■ **Task**
State how many lines in the material hold the string "https"; nothing besides that number is expected.

■ **Supplied information**
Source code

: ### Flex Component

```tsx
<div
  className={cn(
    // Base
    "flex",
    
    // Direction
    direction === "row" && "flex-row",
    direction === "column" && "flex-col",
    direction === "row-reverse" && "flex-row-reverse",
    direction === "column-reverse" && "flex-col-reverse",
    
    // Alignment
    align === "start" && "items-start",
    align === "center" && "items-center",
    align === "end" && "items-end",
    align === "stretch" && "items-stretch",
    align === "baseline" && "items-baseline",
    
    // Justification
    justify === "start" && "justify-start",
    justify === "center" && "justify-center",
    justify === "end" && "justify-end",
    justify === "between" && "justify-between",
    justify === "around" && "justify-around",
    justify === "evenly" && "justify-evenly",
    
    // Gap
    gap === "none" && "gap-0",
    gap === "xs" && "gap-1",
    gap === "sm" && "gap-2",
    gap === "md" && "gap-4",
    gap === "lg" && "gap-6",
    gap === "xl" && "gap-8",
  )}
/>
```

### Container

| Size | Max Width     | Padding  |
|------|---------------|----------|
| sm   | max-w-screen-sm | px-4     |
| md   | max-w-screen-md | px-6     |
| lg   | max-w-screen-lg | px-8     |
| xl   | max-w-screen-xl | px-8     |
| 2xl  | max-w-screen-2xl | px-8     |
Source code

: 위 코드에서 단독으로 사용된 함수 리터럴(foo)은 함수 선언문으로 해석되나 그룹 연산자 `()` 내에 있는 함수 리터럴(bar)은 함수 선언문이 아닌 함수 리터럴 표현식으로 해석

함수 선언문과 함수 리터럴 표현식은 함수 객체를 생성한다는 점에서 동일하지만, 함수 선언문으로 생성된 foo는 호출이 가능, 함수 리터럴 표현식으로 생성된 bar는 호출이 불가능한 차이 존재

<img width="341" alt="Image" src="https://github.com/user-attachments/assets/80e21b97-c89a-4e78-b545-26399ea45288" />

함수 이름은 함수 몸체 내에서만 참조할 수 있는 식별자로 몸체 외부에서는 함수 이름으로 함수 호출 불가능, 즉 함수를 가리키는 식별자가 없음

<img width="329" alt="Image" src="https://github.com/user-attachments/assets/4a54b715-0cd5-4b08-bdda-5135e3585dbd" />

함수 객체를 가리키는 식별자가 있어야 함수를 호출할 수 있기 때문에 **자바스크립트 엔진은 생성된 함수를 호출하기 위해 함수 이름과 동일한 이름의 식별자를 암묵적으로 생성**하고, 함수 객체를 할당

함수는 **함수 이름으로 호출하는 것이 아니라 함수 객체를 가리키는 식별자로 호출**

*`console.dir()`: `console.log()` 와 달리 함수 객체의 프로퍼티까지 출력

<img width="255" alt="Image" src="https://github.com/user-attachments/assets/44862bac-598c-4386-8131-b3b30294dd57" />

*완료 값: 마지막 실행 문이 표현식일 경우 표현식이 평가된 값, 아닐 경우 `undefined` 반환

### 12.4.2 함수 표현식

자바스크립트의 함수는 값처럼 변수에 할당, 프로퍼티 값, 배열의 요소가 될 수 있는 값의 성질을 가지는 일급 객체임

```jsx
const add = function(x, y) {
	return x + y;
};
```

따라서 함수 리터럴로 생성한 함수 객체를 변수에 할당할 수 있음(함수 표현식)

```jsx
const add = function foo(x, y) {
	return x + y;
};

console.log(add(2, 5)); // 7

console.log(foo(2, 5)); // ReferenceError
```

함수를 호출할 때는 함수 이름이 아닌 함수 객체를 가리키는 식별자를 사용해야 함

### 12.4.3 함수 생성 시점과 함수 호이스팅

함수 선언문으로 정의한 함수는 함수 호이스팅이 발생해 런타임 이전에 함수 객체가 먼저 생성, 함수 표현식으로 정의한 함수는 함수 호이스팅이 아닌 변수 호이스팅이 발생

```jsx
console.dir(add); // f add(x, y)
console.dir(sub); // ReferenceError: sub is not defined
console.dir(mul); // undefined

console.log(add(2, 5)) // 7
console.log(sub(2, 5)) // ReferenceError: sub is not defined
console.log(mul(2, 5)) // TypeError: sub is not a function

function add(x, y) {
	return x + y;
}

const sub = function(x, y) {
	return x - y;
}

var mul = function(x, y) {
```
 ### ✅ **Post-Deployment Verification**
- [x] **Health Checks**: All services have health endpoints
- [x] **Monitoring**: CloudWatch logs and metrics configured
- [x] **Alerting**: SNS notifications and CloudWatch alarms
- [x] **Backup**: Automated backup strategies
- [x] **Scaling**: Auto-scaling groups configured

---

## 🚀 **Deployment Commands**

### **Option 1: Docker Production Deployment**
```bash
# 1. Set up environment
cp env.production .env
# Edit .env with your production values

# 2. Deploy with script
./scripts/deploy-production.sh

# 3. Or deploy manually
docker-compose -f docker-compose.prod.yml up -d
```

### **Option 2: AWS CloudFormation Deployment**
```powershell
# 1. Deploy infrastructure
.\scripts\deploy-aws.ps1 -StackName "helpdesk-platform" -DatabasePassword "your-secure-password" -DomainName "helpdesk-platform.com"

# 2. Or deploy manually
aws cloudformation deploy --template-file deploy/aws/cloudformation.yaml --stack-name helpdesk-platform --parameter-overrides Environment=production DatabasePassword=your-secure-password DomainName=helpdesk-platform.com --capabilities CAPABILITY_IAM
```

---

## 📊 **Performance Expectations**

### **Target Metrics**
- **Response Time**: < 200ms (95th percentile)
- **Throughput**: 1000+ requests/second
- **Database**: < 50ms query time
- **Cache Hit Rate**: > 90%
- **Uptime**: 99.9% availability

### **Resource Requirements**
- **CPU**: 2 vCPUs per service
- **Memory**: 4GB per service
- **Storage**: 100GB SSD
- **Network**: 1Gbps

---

■ **Your response**
3